‘I answerit this meikle in sum: “That, howbeit neither our friendship, whilk could not be great, seeing their king and they were friends to the greatest enemy of Christ, the pope of Rome, and our king and we defied him, nor yet their cause against our neighbours and special friends of England could procure any benefit at our hands for their relief and comfort; nevertheless, they should know by experience that we were men, and sae moved by humane compassion, and Christians of better religion nor they, whilk should kythe in the fruits and effect plain contrair to theirs. For, whereas our people, resorting amang them in peaceable and lawful affairs of merchandise, were violently taken and cast in prison, their gudes and gear confiscat, and their bodies committit to the cruel flaming fire for the cause of religion, they should find naething amang us but Christian pity and warks of mercy and alms, leaving to God to work in their hearts concerning religion as it pleasit him.” This being truly reported again to him by his trunshman, with great reverence he gave thanks, and said he could not make answer for their kirk and the laws and order thereof, only for himself that there were divers Scotsmen wha knew him, and to whom he had shewn courtesy and favour at Calais, and, as he supposit, some of this same town of Anstruther. Sae [I] shew him that the bailies granted him licence with the captains to go to their lodging for their refreshment, but to nane of their men to land till the ower-lord of their town was advertised, and understand the king’s majesty’s mind anent them. Thus, with great courtesy, he departed.

1588.

‘That night, the lord being advertised, came, and on the morn, accompanied with a gude number of the gentlemen of the country round about, gave the said general and the captains presence, and after the same speeches, in effect as before, receivit them in his house, and entertained them humanely, and sufferit the souldiers to come a-land, and lie all together, to the number of thretteen score, for the maist part young beardless men, silly [weak], trauchled [worn-out], and hungred, to the whilk a day or two kail, pottage, and fish was given.... The names of the commanders were Jan Gomez de Medina, general of twenty hulks, Capitan Patricio, Capitan de Legoretto, Capitan de Luffera, Capitan Mauritio, and Signor Serrano.

‘Verily, all the while my heart melted within me for desire of thankfulness to God, when I remembered the prideful and cruel nature of thae people, and how they wald have usit us in case they had landit with their forces amang us; and als, the wonderful work of God’s mercy and justice in making us see them, the chief commanders of them, make sic courtesy to poor seamen, and their souldiers so abjectly to beg alms at our doors and in our streets.

‘In the meantime they knew not of the wrack of the rest, but supposed that the rest of the army was safely returned, till ae day I gat in St Andrews in print the wrack of the galiots in particular, with the names of the principal men, and how they were usit in Ireland and our Highlands, in Wales, and other parts of England; the whilk when I recordit to Jan Gomez, by particular and special names, O then he cried out for grief, bursted and grat.

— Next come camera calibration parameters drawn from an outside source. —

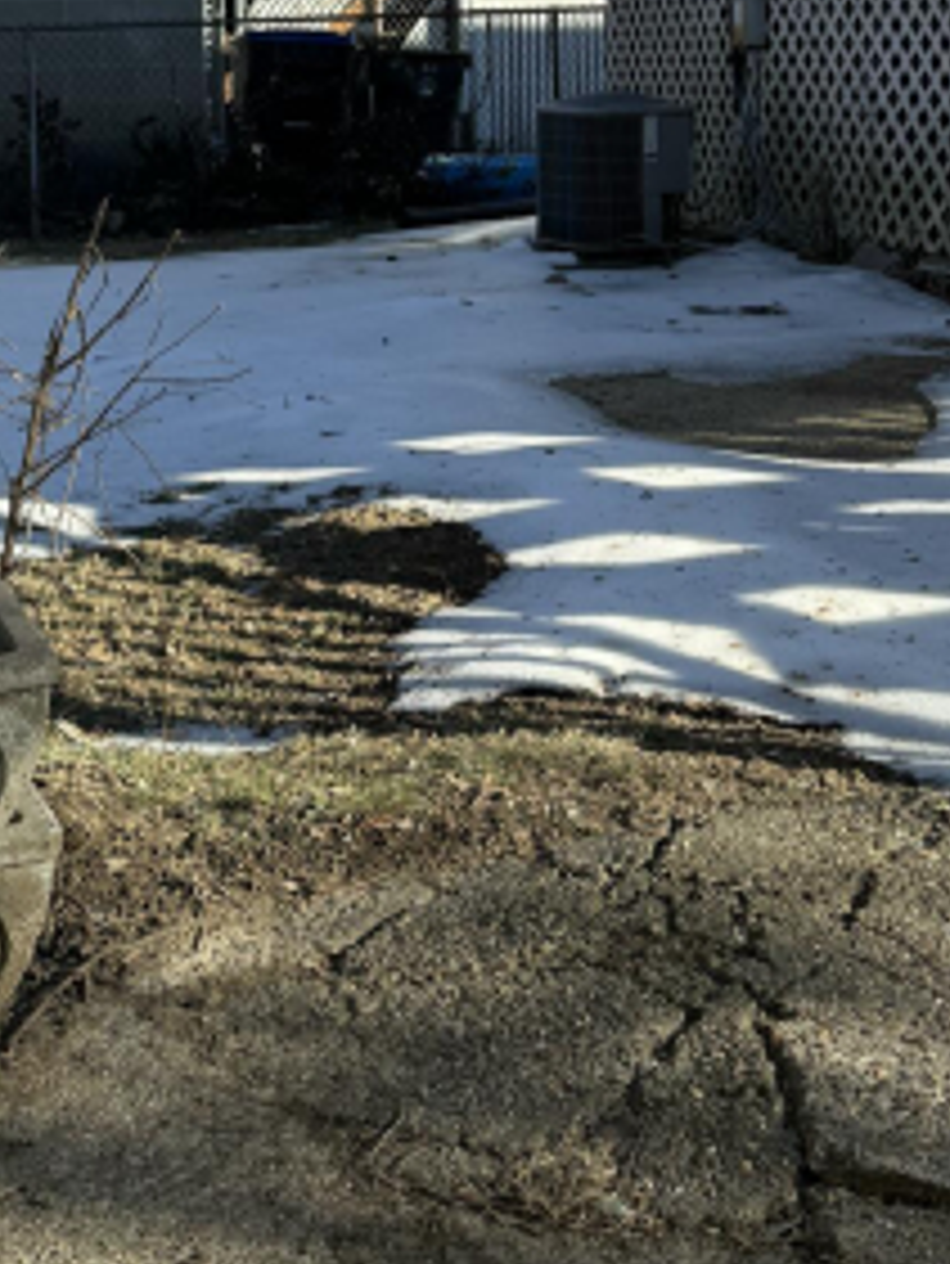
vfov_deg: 31.7
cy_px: 61
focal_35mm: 57
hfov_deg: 25.7
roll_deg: +1.3
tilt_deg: +0.4
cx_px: 545
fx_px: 2084
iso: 80
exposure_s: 1/2445
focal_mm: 6.76
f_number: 1.78
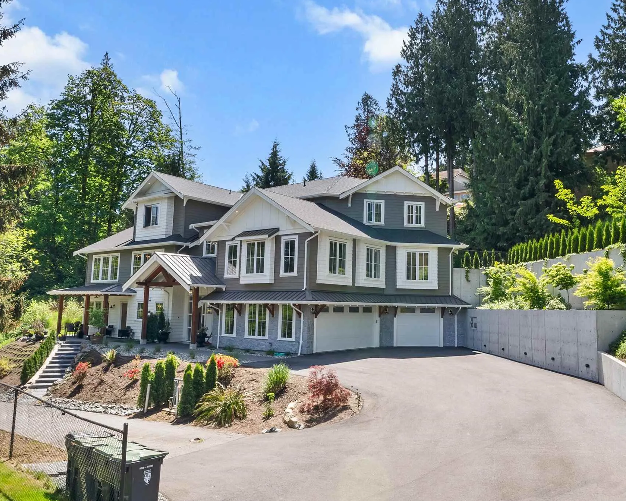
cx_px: 370
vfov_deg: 53.2
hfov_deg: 63.6
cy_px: 247
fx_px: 500
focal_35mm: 27
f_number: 18
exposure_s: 1/10
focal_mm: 16
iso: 100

This Jan Gomez shewed great kindness to a ship of our town, whilk he fand arrestit in Calais at his hame-coming, rade to court for her, and made great roose [praise]of Scotland to his king, took the honest men to his house, and enquirit for the laird of Anstruther, for the minister, and his host; and sent hame many commendations. But we thanked God in our hearts, that we had seen them amang us in that form.’

This is on the whole a pleasing anecdote. One cannot, however, but wish that the worthy James had not commenced his speech with a taunt at the religion of the Spaniards, and that he had had the magnanimity on such an occasion to forget any injuries formerly inflicted by that nation upon his.

The shipwrecked Spaniards were not everywhere so well treated. The kirk-session of Perth, May 18, 1589, ordered the keepers of the town-gates to exclude Spaniards and other idle vagabonds and beggars, and commanded that all such persons now in the town should immediately leave it.

1588.

‘In the beginning of October [1588], one of these great ships was drove in at the Mull of Kintyre, in which there were five hundred men or thereby; she carried threescore brass cannon in her, besides others, and great store of gold and silver. She was soon after suddenly blown up by powder, and two or three hundred men in her, which happened by some of their own people.’—Moy. R.

Another of the vessels, having found its way into the Firth of Clyde, sank in ten fathom water on a sandy bottom, near Portincross Castle in Ayrshire. Tradition affirms that some of the crew in this case reached the land. A local newspaper, in October 1855, recorded the recent death of Archibald Revie, at Lower Boydstone, Ardrossan, at an advanced age—a descendant of one of the Spanish sailors saved from the Spanish ship at Portincross in 1588, and who ‘retained many of the peculiarities of his race.’ In 1740, a number of pieces of brass and iron ordnance were recovered from this wreck by means of a diving-machine; and one of the latter still lies on the beach beside the old castle, bearing faint traces of the Spanish crown and arms near the breech.[155]